Aneury struggled in the bullpen to start the season, but did have a few good outings towards the end of April. The last couple of decent bullpen outings coupled with Figueroa’s struggles in the rotation were enough for Brad Mills to switch these two pitcher’s roles. I decided to compare Aneury’s results in relief to his last start to see what the differences were since the results between the pen and the start were very significant.
In relief Aneury posted a 6.75 ERA in 8 innings pitched. In those 8 innings he allowed 9 hits, 6 earned runs, 4 walks, and struck out 7. 2 of those 9 hits left the yard. According to FanGraphs both his FIP of 6.35 and his BABIP of .292 don’t show anything out of the ordinary, but his xFIP of 4.57 shows that he was unlucky on flyballs, with 2 out of the 10 he’s given up leaving the yard. This means that his HR/FB ratio of 20% was almost double the league average rate of 10.6%.

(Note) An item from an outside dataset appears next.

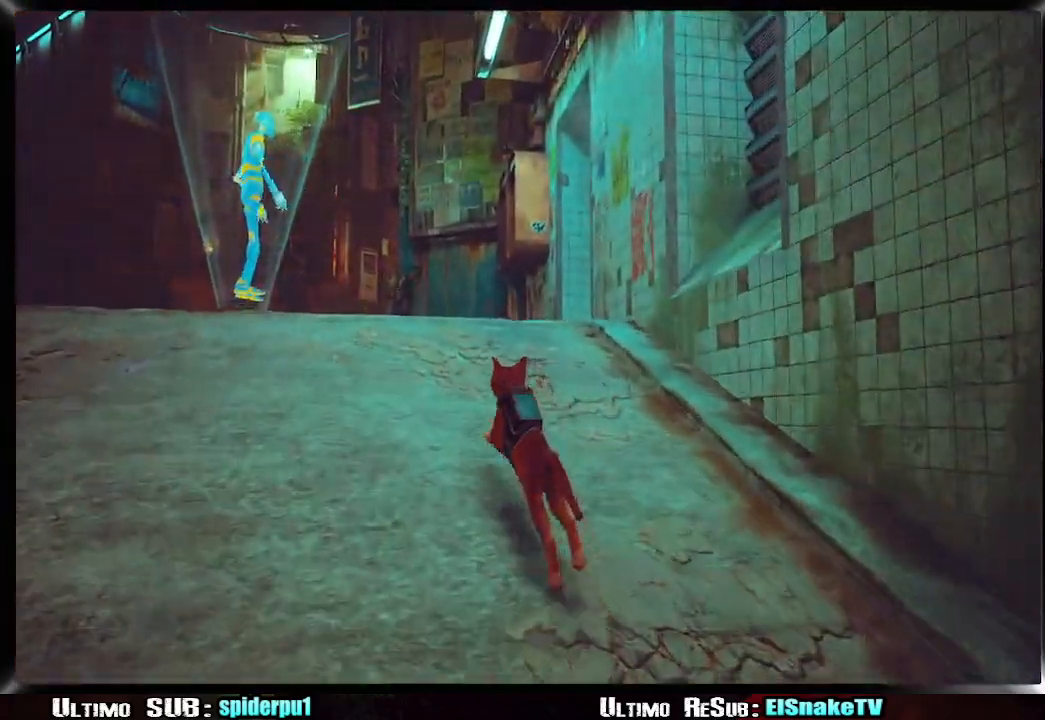
{"buttons": ["R2"], "left_stick": "up-left", "right_stick": "center", "events": []}
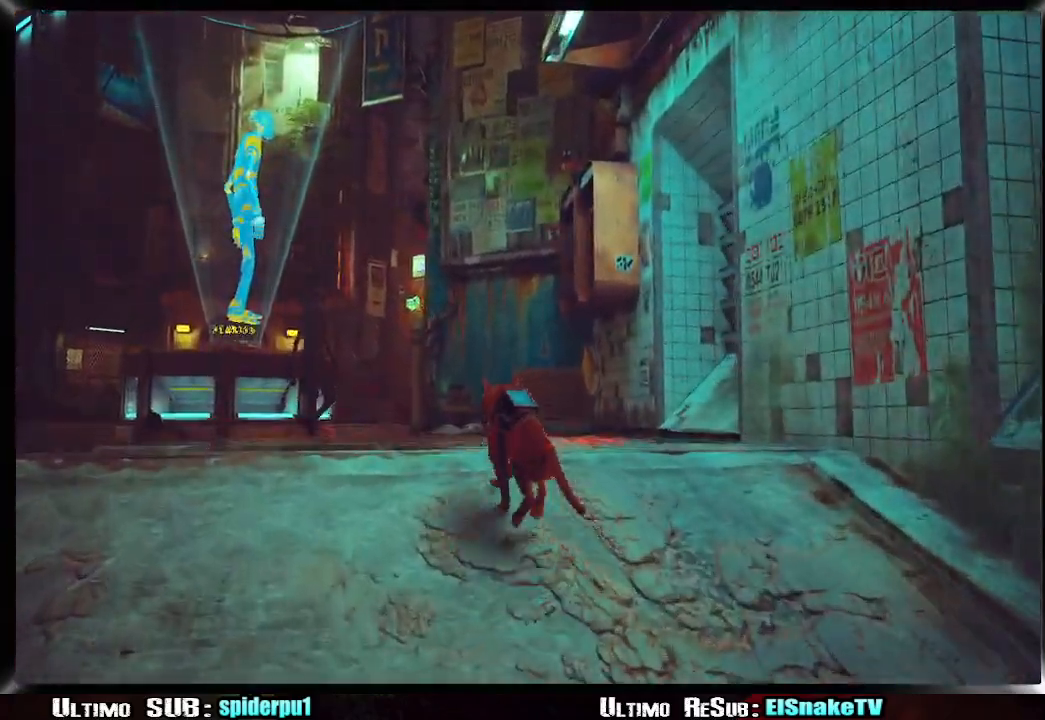
{"buttons": ["R2"], "left_stick": "up-left", "right_stick": "center", "events": []}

In his 8 relief outings this year 59.6% of Aneury’s pitches were fastballs, 30.4% were sliders, 5% were curveballs, and 5% were changeups. This means that he was basically a 2-pitch pitcher in the pen this year. Of those pitches his slider and curveball netted him positive values with the slider being +0.70, and the curveball being +0.10. His fastball had a value of -3.1 and his changeup had a value of -0.4. His average fastball velocity was 91, average slider velocity was 78.8, average changeup velocity was 84.7, and his average curveball velocity was 77.4.

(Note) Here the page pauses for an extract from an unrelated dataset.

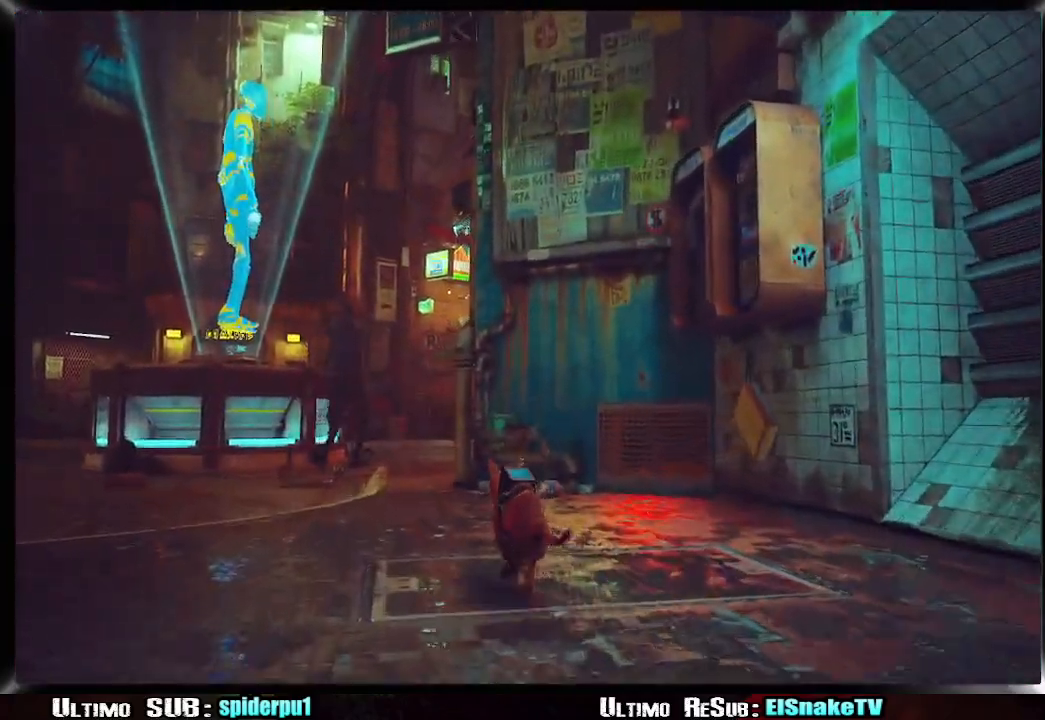
{"buttons": ["R2"], "left_stick": "up-left", "right_stick": "right", "events": [[400, "right_stick", "right"]]}
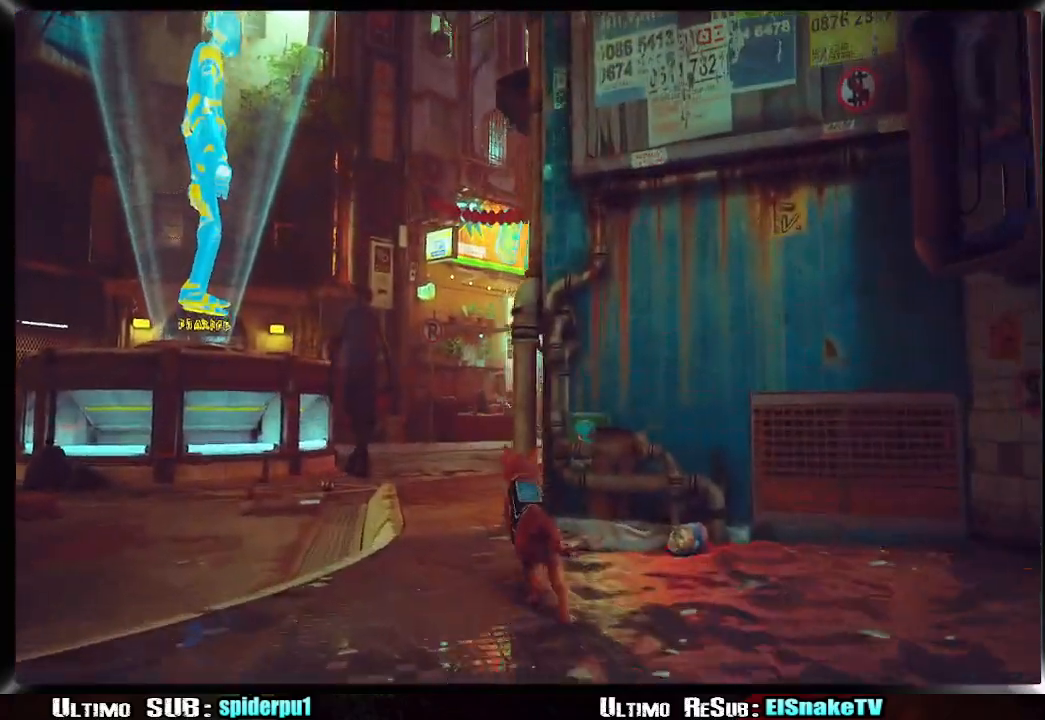
{"buttons": ["R2"], "left_stick": "up-left", "right_stick": "down-right", "events": [[400, "right_stick", "down-right"]]}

Starting Rotation (1 start)
In his first start of the season Aneury had better results going 5 innings without allowing a run, gave up 1 walk, and struck out 3. While you can’t argue with the overall results of 1 hit in 5 innings pitched, looking at the other factors in this start show that he was probably a little bit lucky, and that we may not be able this type of production moving forward. His BABIP was .077, and his xFIP was 4.23. He recorded 8 fly outs, 4 groundouts, and 1 out on a line drive. His arsenal in this game was similar to what he threw coming out of the pen with 60% of his pitches being fastballs, 30% being sliders, and 10% being changeups.
Since Aneury didn’t really do anything different as far as pitch selection between his last start and the bullpen, coupled with the fact that he still gave up more fly outs than groundouts, its safe to say that his future performance will probably mirror his numbers out of the bullpen more than what he posted in his first start. With the low BABIP and almost every fly ball hit being an out, it’s safe to see that he was pretty lucky in his first start.
What was impressive in this start though is that his fastball velocity reached 94 several times throughout the night before tailoring off towards the end of his outing, which is to be expected in his first start. He had excellent fastball command with 67% of the fastballs he threw were strikes, but struggled to locate his slider. He may profile similarly to a Bud Norris given the fact that he relies primarily on a fastball-slider combination. If he can continue to locate his fastball well and improve his location of his slider than he can be effective as a starter. At this stage in his career it’s safe to say that he will probably not develop an effective 3rd pitch, since he has been in full season ball since age 19 and threw mostly the 2 pitches throughout his minor league career. However, you can never rule out the Brad Arnsberg effect. Maybe Arnsberg can help Aneury develop a decent 3rd offering that would make him more effective as a starter. If so, then the Astros may have found a promising middle of the rotation starter at an excellent price. If not then they at least have a serviceable arm that can pitch in both the rotation and the bullpen for several years to come. Either way, I think it’s safe to say that Rodriguez will probably stay on the 25-man roster this season.